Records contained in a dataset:
◆ ◆ ◆ ◆ ◆ ◆ ◆
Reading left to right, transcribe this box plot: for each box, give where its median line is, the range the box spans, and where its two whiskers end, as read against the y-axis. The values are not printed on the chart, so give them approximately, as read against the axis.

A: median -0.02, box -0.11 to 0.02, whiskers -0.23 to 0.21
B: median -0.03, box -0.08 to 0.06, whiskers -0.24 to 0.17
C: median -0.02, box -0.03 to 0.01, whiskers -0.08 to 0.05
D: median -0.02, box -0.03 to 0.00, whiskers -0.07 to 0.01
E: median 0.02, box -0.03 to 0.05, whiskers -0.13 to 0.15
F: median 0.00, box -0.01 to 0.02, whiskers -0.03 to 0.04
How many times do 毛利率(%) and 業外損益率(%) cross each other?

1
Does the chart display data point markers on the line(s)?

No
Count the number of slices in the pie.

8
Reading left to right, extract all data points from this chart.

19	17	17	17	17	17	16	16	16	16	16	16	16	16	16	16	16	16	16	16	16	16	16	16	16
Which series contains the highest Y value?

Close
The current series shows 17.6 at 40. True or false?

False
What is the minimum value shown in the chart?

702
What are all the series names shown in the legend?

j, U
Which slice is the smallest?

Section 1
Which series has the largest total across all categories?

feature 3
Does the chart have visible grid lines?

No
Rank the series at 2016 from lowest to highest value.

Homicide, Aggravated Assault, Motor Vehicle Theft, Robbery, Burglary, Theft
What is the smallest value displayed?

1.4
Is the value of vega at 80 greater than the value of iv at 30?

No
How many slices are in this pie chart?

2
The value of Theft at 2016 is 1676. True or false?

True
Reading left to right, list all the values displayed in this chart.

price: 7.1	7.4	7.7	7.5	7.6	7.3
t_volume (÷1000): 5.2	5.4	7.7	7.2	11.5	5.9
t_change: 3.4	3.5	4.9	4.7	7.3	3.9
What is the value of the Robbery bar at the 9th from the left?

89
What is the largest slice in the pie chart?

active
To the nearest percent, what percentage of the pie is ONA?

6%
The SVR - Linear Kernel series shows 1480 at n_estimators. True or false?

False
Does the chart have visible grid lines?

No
◆ ◆ ◆ ◆ ◆ ◆ ◆
* [Work to complete]:
Return each line of the rows above that includes the word "smallest".

* [Result of the exercise]:
Which slice is the smallest?
What is the smallest value displayed?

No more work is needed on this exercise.